One selection showing promise in Washington State University’s cherry breeding program is an early variety that has better fruit quality characteristics than the current Chelan variety. It could be commercially available as early as 2016.
More than 25 advanced selections are in Phase 2 of the Washington State University’s cherry breeding program. The early-season selection mentioned above has made it to Phase 3, the final evaluation step of the program.
Although breeder Dr. Nnadozie Oraguzie declined to give many specifics about this elite selection, he described it as a suitable replacement for Chelan. The cross was made before he arrived, and it first fruited in 2009.
“The grower advisory committee was so impressed by this selection when they first saw it—harvest date is similar to Chelan but fruit is larger, firmer without gibberellic acid application, and it’s self-fertile—that they said ‘let’s fast-track this and move it right into Phase 3,’” he said.

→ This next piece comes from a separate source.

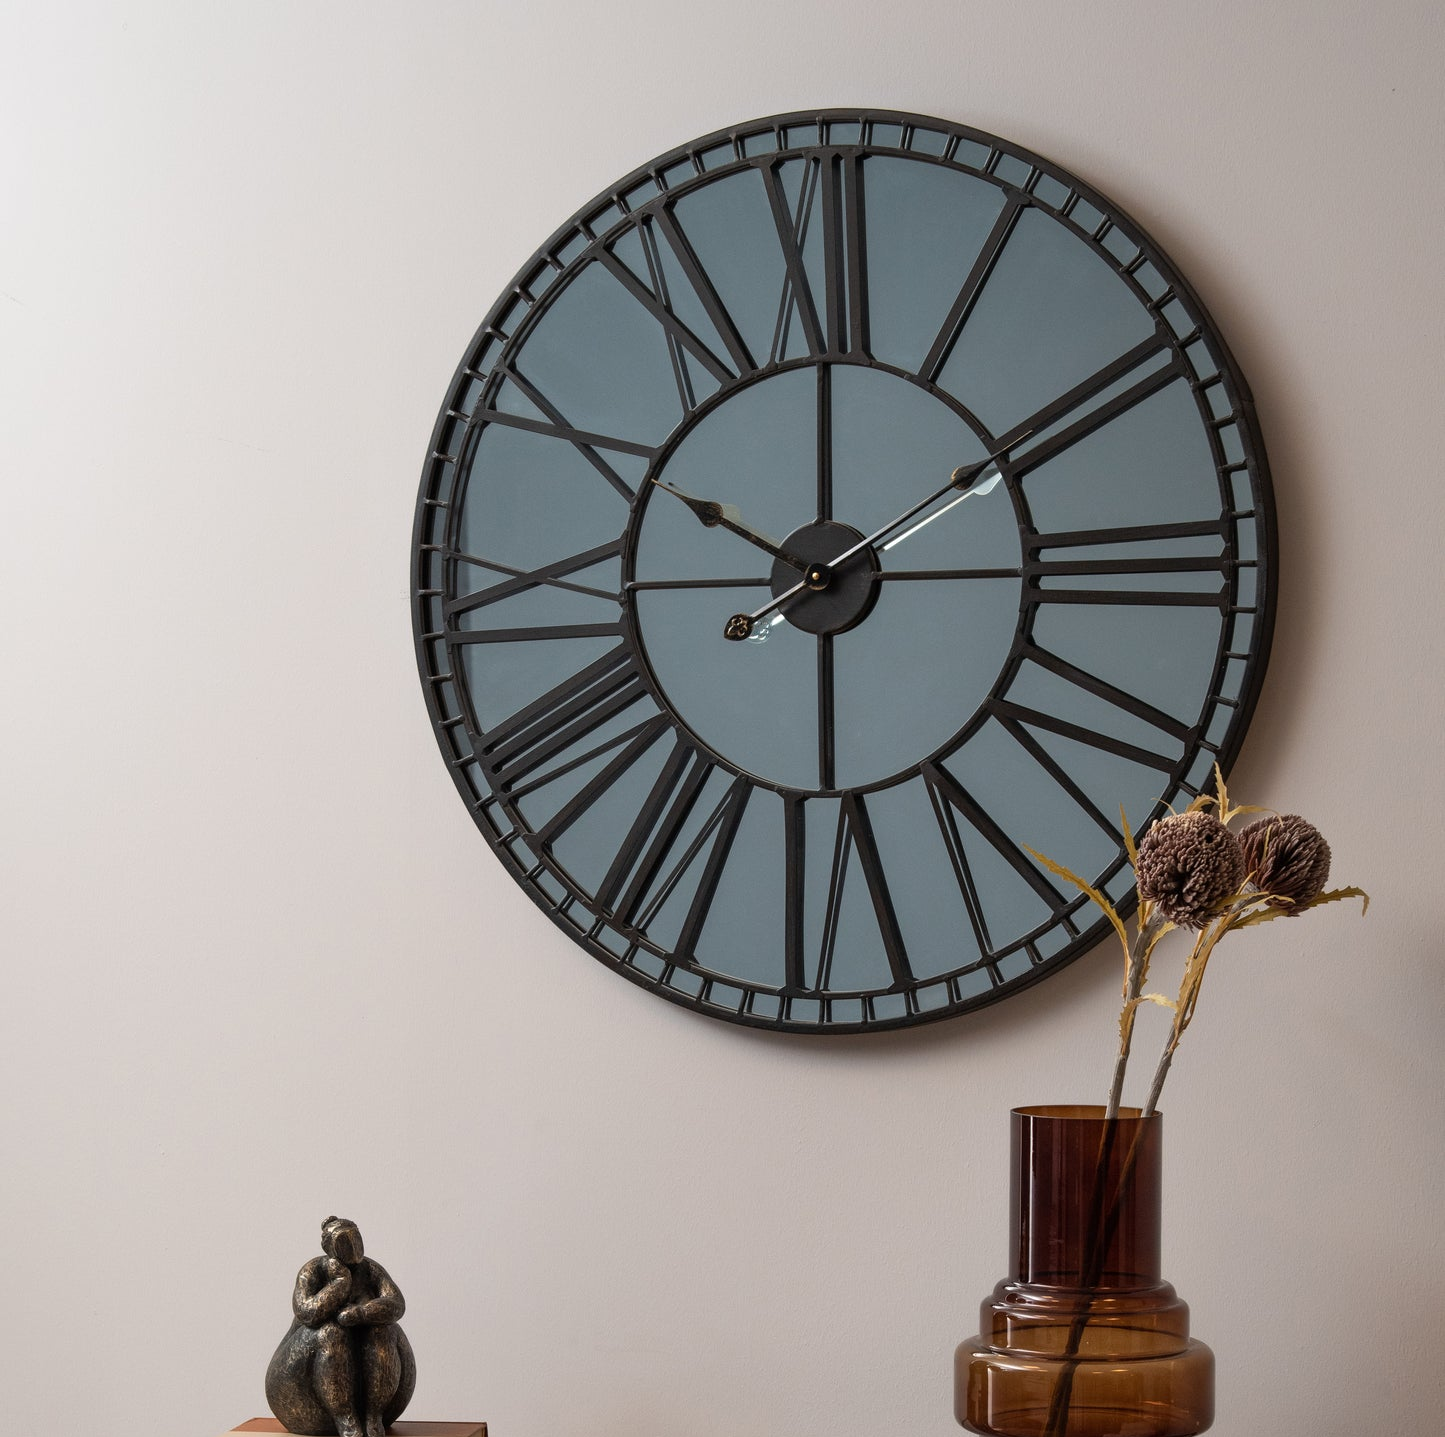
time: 10:00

Oraguzie said the early variety could be released by 2016, if all goes well and there are no surprises as data continue to be collected and evaluated.
Promising selections in Phase 2 of the program include two with powdery mildew resistance and could be suitable for mechanical harvesting.
While there was industry excitement several years ago regarding three powdery mildew-resistant varieties bred by a previous WSU breeder, Oraguzie said fruit quality of the selections, especially size and firmness, were lower than the threshold values developed for selections and they are not being considered for commercialization.
However, the selections have been used as parents for additional powdery mildew-resistant crosses. The two powdery mildew selections in Phase 2 are offspring of the three earlier powdery mildew-resistant crosses that showed promise.
The genotype showing promise for mechanical harvesting matures after the Selah variety. Fruit of the selection are firmer and have a lower pedicel retention force than Selah. Selah is currently the leading cultivar for growers who are working with mechanical harvest and marketing stem-free cherries.